The Battery Passport and key dates

The flagship obligation is the Digital Battery Passport: from February 2027, every LMT, EV and industrial battery above 2 kWh must carry a machine-readable passport accessible via QR, recording composition, carbon footprint, recycled content, state of health and supply-chain due diligence. Due-diligence policies for cobalt, lithium, nickel and natural graphite already apply to larger economic operators. Recycled-content targets begin in 2031 and tighten in 2036. Because the deadlines are staggered, the tool tags each requirement with the category it applies to and flags the 2027 passport milestone.

All evaluation happens locally — nothing you select is uploaded or stored.

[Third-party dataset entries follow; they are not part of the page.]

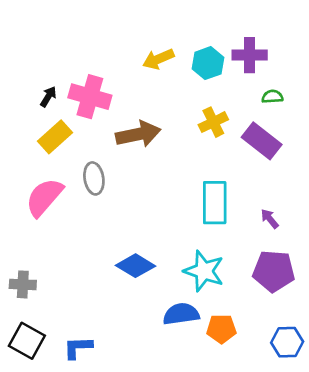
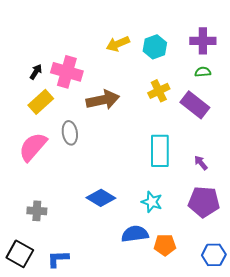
purple cross: (250, 55) -> (203, 41), moved
cyan star: (204, 271) -> (152, 202), size x0.7
gray cross: (23, 284) -> (37, 211), moved

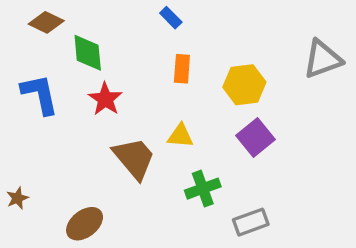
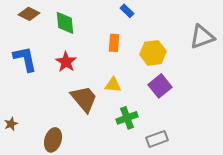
blue rectangle: (171, 18) -> (127, 11), moved
green diamond: (88, 53) -> (65, 23), moved
brown ellipse: (85, 224) -> (53, 140), turned -35

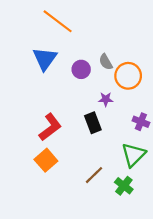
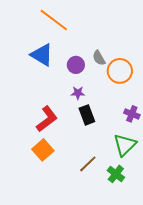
blue triangle: (45, 59) -> (42, 55), turned -35
purple star: (106, 99) -> (78, 93), moved

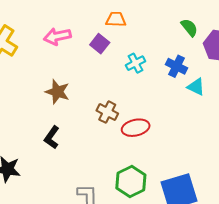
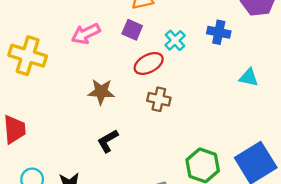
cyan triangle: (196, 87) -> (249, 77), moved
red ellipse: (136, 128) -> (149, 63), moved
black L-shape: (52, 137) -> (108, 141), turned 40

Why the category distinction is so important

Under Regulation (EU) 2023/1542, the compliance burden varies dramatically by category. A portable battery in a consumer appliance — say, a replacement AA rechargeable — faces labelling requirements and a removability obligation but is exempt from carbon-footprint declarations and recycled-content targets. An EV battery powering the same voltage through 100 kWh of capacity must have a full carbon-footprint declaration, fall inside a maximum carbon-footprint class, carry minimum recycled cobalt and lithium content from 2031, and from February 2027 must be accompanied by a Digital Battery Passport before it can be placed on the EU market. Getting the category wrong at the outset of a product design can mean missing years of supply-chain data collection needed to satisfy obligations at launch.

Key dates at a glance

ObligationCategoryApplies from
CE marking and labellingAllNow
QR code linking to battery informationAll2027
Carbon-footprint declarationEV, then large industrial and LMTPhased from 2024–2026
Carbon-footprint performance classEVFrom 2026
Maximum carbon-footprint thresholdEVFrom 2028
Digital Battery PassportLMT, EV, industrial (above 2 kWh)February 2027
Recycled-content declaration (first targets)Industrial, EV, SLIFrom 2031
Higher recycled-content targetsIndustrial, EV, SLIFrom 2036

Dates in the table above come from the regulation’s published phase-in schedule. Individual implementing acts may refine exact thresholds; always verify current obligations with the official text before relying on this tool for compliance decisions.